BNP IB Unit To Face Bonus Cuts (Bloomberg)
"Europe's third- biggest bank, may cut bonuses by more than 70 percent at its corporate and investment bank after profit plunged in the first three quarters of the year."
It's only a matter of time, BNP, before Cuomo finds a way to annoy the shit out of you, too.
All US Financials To Be Nationalized (CNBC)
Eclectica Asset Management CIO Hugh Hendry is under the impression that all or at the very least the vast majority of US Financial institutions will be under the thumb of the Senate by the end of the year. While the argument isn't fully detailed, I imagine it's a variant of the tried and true "too big to fail".
Paulson Questions Wall St Pay (WSJ via DJNW)
"Mr. Paulson, who had a lucrative career on Wall Street, also questioned compensation practices of the financial-services industry, saying policymakers need to ensure those practices don't "encourage unsafe and unsound risk-taking or reward failure.""
"And he took aim at the practice of slicing and dicing loans and packaging them for sale to investors, saying there needs to be a "wholesale review" of such securitization."

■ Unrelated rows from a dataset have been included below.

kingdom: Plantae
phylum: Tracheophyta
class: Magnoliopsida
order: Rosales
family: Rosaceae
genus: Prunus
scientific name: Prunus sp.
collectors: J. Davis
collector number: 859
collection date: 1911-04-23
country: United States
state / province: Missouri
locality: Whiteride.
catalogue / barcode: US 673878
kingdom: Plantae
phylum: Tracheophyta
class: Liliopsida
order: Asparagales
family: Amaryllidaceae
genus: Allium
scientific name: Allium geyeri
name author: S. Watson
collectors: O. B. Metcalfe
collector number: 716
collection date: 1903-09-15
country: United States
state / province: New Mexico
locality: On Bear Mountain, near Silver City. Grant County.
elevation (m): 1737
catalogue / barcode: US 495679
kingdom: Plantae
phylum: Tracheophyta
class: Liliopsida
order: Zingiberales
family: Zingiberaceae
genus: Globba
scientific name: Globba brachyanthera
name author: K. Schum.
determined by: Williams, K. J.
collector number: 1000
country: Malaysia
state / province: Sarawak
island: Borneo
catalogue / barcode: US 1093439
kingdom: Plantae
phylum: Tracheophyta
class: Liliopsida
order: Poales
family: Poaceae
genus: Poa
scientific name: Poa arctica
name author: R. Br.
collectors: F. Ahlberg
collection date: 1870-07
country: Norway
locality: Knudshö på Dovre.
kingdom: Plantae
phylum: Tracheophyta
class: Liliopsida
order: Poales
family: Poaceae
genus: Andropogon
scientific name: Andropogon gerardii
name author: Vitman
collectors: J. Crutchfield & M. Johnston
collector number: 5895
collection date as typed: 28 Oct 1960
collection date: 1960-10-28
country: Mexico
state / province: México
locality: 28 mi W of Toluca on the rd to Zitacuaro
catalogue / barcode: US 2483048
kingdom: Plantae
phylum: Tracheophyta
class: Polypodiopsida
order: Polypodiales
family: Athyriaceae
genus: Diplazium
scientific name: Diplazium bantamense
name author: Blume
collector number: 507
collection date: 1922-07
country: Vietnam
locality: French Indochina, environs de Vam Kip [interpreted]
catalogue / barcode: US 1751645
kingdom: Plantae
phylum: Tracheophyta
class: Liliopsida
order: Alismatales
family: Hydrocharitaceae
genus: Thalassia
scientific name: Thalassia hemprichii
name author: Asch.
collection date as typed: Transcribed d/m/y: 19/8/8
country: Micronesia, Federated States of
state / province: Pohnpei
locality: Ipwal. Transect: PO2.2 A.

Usually casting stones is a diversionary tactic, the idea being that if you attack something that everyone dislikes, you'll draw the attention off of yourself long enough that maybe no one will notice how monumentally you fu*#ed things up. I can only imagine that's what Paulson's trying to accomplish, as there's absolutely jack shit wrong with tranching. Let's review the basics: it distributes default risk across a pool, and it allows for the segmentation of risk classes among risk seekers. Tranching had absolutely nothing to do with the current credit crunch; that's a myth that needs to get dispelled quickly.
If you're going to point fingers, it would be wise to start with the mental powerhouses that are the Regional banks. The Regionals, for those of you late to the game, issued loans to speculative contractors, and then facilitated the issuing of loans to cover the original loans, increasing their bottom line. This is only a problem when you consider that they knew that the second round of loans could be packaged and sold - meaning they didn't face any of the default risk - and the first round couldn't, which in turn means it was in their interest to make risky loans to cover their in-house loans. America got screwed by the bank at the street corner, not the one on Broad Street.